**** Record extracts ****

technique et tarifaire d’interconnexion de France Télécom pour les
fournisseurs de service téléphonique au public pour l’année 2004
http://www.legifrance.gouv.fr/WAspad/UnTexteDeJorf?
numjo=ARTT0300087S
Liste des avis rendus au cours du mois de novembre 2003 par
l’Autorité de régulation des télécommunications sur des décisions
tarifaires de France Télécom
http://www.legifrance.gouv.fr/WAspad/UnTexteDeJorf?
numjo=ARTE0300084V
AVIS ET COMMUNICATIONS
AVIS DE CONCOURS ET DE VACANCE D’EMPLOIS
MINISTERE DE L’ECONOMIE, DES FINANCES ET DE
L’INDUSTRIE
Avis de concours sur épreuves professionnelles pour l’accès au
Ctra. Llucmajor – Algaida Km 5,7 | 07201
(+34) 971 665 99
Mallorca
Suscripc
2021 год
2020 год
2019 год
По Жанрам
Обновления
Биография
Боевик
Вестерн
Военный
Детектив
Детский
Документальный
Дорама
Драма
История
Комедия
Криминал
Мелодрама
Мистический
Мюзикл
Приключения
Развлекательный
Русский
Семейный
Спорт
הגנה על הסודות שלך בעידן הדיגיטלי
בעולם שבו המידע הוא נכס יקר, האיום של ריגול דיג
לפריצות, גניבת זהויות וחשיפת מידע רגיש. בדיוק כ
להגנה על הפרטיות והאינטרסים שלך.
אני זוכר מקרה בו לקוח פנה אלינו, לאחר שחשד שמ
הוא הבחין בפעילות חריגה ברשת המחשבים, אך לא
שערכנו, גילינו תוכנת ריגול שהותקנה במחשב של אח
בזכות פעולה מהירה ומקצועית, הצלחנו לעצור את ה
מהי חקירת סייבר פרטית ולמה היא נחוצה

****

Written task:
Rewrite all of the dataset items with "France Télécom" renamed to "France Telecom" wherever it appears, keeping everything else the same.

Output:
technique et tarifaire d’interconnexion de France Telecom pour les
fournisseurs de service téléphonique au public pour l’année 2004
http://www.legifrance.gouv.fr/WAspad/UnTexteDeJorf?
numjo=ARTT0300087S
Liste des avis rendus au cours du mois de novembre 2003 par
l’Autorité de régulation des télécommunications sur des décisions
tarifaires de France Telecom
http://www.legifrance.gouv.fr/WAspad/UnTexteDeJorf?
numjo=ARTE0300084V
AVIS ET COMMUNICATIONS
AVIS DE CONCOURS ET DE VACANCE D’EMPLOIS
MINISTERE DE L’ECONOMIE, DES FINANCES ET DE
L’INDUSTRIE
Avis de concours sur épreuves professionnelles pour l’accès au
Ctra. Llucmajor – Algaida Km 5,7 | 07201
(+34) 971 665 99
Mallorca
Suscripc
2021 год
2020 год
2019 год
По Жанрам
Обновления
Биография
Боевик
Вестерн
Военный
Детектив
Детский
Документальный
Дорама
Драма
История
Комедия
Криминал
Мелодрама
Мистический
Мюзикл
Приключения
Развлекательный
Русский
Семейный
Спорт
הגנה על הסודות שלך בעידן הדיגיטלי
בעולם שבו המידע הוא נכס יקר, האיום של ריגול דיג
לפריצות, גניבת זהויות וחשיפת מידע רגיש. בדיוק כ
להגנה על הפרטיות והאינטרסים שלך.
אני זוכר מקרה בו לקוח פנה אלינו, לאחר שחשד שמ
הוא הבחין בפעילות חריגה ברשת המחשבים, אך לא
שערכנו, גילינו תוכנת ריגול שהותקנה במחשב של אח
בזכות פעולה מהירה ומקצועית, הצלחנו לעצור את ה
מהי חקירת סייבר פרטית ולמה היא נחוצה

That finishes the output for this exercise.